A month ago–after extensive remodeling of the property–Ponce realized her vision and opened Abogados Café, an espresso bar that offers an array of gourmet coffees, desserts, and snacks. The name of the café (Abogados is Spanish for lawyer) and its specialty coffee drinks reference the couple’s legal background: beverages include the “Fearless Lawtee,” “Motion Granted,” and “Sua Sponte.”
The café is currently takeout only, but Ponce and Martínez-Alemán are working on plans for indoor seating and a mini-market. There is extra space to accommodate an expansion on the ground floor, where the cafe is located. The law office occupies the second floor.
So far, Ponce said, business has been good.
“The Como Park neighborhood has been amazing–very, very supportive,” she added.
Ponce spends mornings working in the café, and afternoons helping out with the administrative side of the law practice. When he has time, Martínez-Alemán pitches in at the café.
Sahan Journal sat down with Martínez-Alemán and Ponce to talk about their two businesses. The conversation has been edited for length and clarity.
When you launch your business, identify the need. “When I was in law school, I did a market study,” Martínez-Alemán said. “I asked a bunch of practitioners serving the Hispanic population, ‘What are some areas of law for which Latinos can’t find a lawyer?’ I kept hearing the same stuff: contracts, real estate, business, employment. So I started working in those areas.”
And when you start, find mentors. “That is critical,” Martínez-Alemán said. “If you don’t have good mentorship, you’re going to fail because law school does not prepare you for the business part of running a law firm. I still consult with a bunch of lawyers all the time. I get support without the baggage or the overhead of partners or associates.”
As it turns out, opening a coffee shop is more arduous than opening a law office. “You only need a cell phone, a computer and your bar license and you can practice law anywhere. You can do what you want,” Martínez-Alemán said. “With a coffee shop, you’re dealing with contractors, dealing with subcontractors. Red tape with the Department of Health. Red tape with the city. Red tape with the county. Red tape with Metropolitan Council.”

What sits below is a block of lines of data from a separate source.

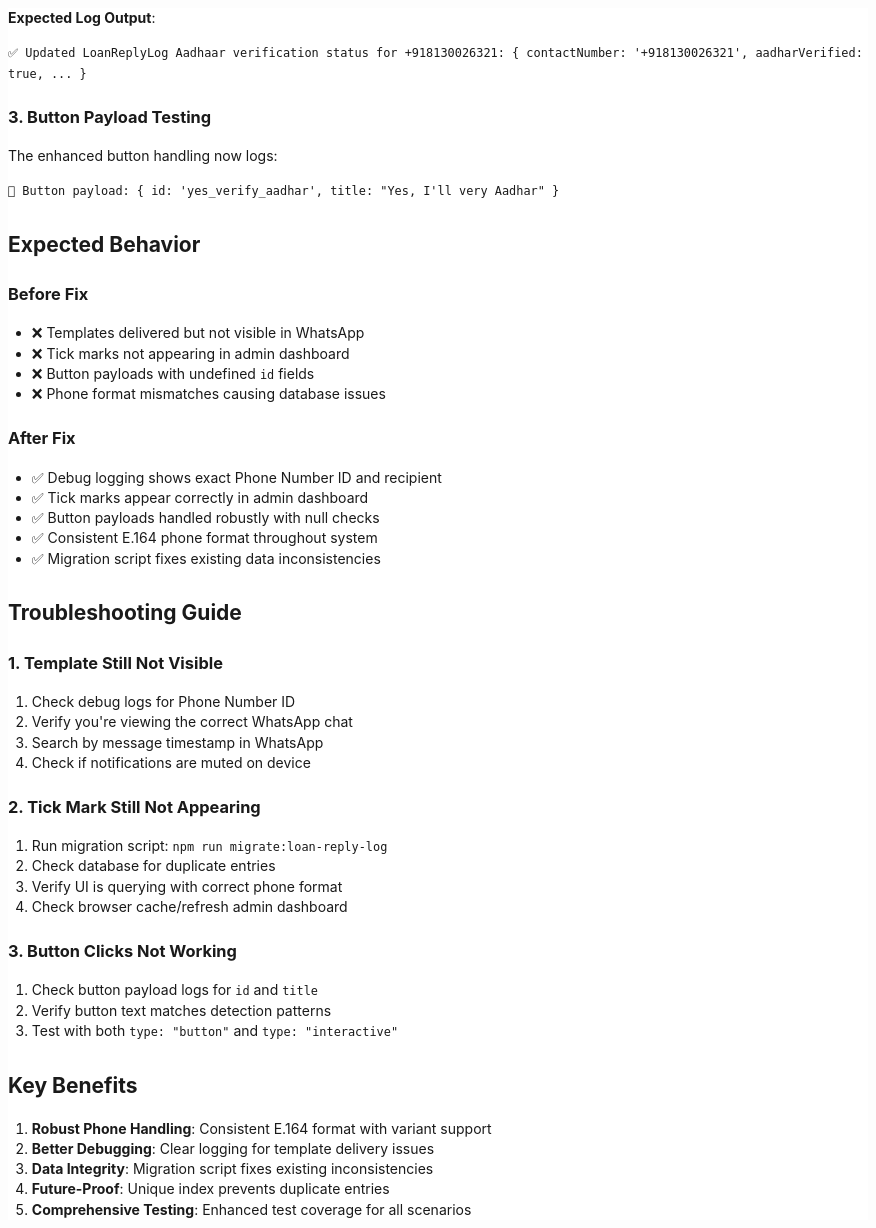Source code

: **Expected Log Output**:
```
✅ Updated LoanReplyLog Aadhaar verification status for +918130026321: { contactNumber: '+918130026321', aadharVerified: true, ... }
```

### 3. **Button Payload Testing**
The enhanced button handling now logs:
```
🔘 Button payload: { id: 'yes_verify_aadhar', title: "Yes, I'll very Aadhar" }
```

## Expected Behavior

### Before Fix
- ❌ Templates delivered but not visible in WhatsApp
- ❌ Tick marks not appearing in admin dashboard
- ❌ Button payloads with undefined `id` fields
- ❌ Phone format mismatches causing database issues

### After Fix
- ✅ Debug logging shows exact Phone Number ID and recipient
- ✅ Tick marks appear correctly in admin dashboard
- ✅ Button payloads handled robustly with null checks
- ✅ Consistent E.164 phone format throughout system
- ✅ Migration script fixes existing data inconsistencies

## Troubleshooting Guide

### 1. **Template Still Not Visible**
1. Check debug logs for Phone Number ID
2. Verify you're viewing the correct WhatsApp chat
3. Search by message timestamp in WhatsApp
4. Check if notifications are muted on device

### 2. **Tick Mark Still Not Appearing**
1. Run migration script: `npm run migrate:loan-reply-log`
2. Check database for duplicate entries
3. Verify UI is querying with correct phone format
4. Check browser cache/refresh admin dashboard

### 3. **Button Clicks Not Working**
1. Check button payload logs for `id` and `title`
2. Verify button text matches detection patterns
3. Test with both `type: "button"` and `type: "interactive"`

## Key Benefits

1. **Robust Phone Handling**: Consistent E.164 format with variant support
2. **Better Debugging**: Clear logging for template delivery issues
3. **Data Integrity**: Migration script fixes existing inconsistencies
4. **Future-Proof**: Unique index prevents duplicate entries
5. **Comprehensive Testing**: Enhanced test coverage for all scenarios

“I think we had 17 different inspections just for plumbing,” Ponce said of the coffee shop.
About “Making It in Minnesota”: This ongoing Sahan Journal series highlights the experiences, challenges, and successes of immigrant business owners—in their own words. We’d like to share your business story, too.
If you’re an immigrant business owner or entrepreneur, please get in touch with us at [email protected]. (Feel free to suggest a favorite business we should write about, too.) Please use the subject line “Making It in Minnesota.”

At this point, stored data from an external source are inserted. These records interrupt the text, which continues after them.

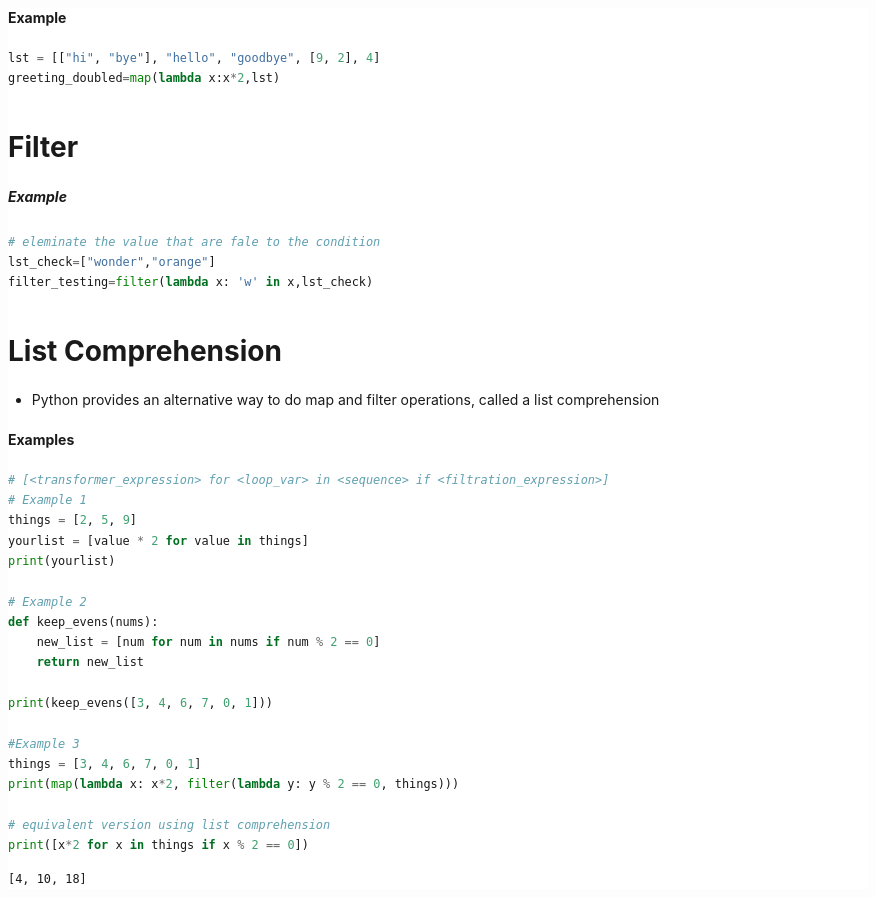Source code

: 
#### Example


```python
lst = [["hi", "bye"], "hello", "goodbye", [9, 2], 4]
greeting_doubled=map(lambda x:x*2,lst)

```

# Filter

##### Example 


```python
# eleminate the value that are fale to the condition
lst_check=["wonder","orange"]
filter_testing=filter(lambda x: 'w' in x,lst_check)
```

# List Comprehension

- Python provides an alternative way to do map and filter operations, called a list comprehension  

#### Examples



```python
# [<transformer_expression> for <loop_var> in <sequence> if <filtration_expression>]
# Example 1
things = [2, 5, 9]
yourlist = [value * 2 for value in things]
print(yourlist)

# Example 2
def keep_evens(nums):
    new_list = [num for num in nums if num % 2 == 0]
    return new_list

print(keep_evens([3, 4, 6, 7, 0, 1]))

#Example 3
things = [3, 4, 6, 7, 0, 1]
print(map(lambda x: x*2, filter(lambda y: y % 2 == 0, things)))

# equivalent version using list comprehension
print([x*2 for x in things if x % 2 == 0])


```

    [4, 10, 18]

You want to grow a business? Network! “Unfortunately, there isn’t a secret sauce,” Martínez-Alemán said. “It all starts with relationships–becoming friends with business owners, becoming friends with chamber of commerce people. Going to a lot of networking events–not to schmooze, but to actually become friends.
“Have them over to your house. Have a cup of coffee. Have fun in a non-work setting. Those relationships become clients. And those clients bring other clients. Eighty percent of the business is word of mouth.”